The records follow. Copy them exactly, but omit the pictures.

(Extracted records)
● ● ● ● ● ● ●

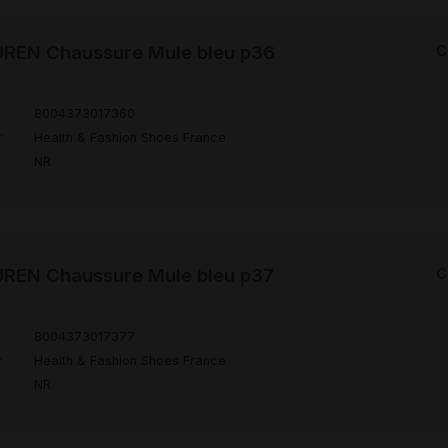
REN Chaussure Mule bleu p36
C
8004373017360
r
Health & Fashion Shoes France
NR
REN Chaussure Mule bleu p37
C
8004373017377
r
Health & Fashion Shoes France
NR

● ● ● ● ● ● ●

◆ **SOLUTION**
REN Chaussure Mule bleu p36
C
8004373017360
r
Health & Fashion Shoes France
NR
REN Chaussure Mule bleu p37
C
8004373017377
r
Health & Fashion Shoes France
NR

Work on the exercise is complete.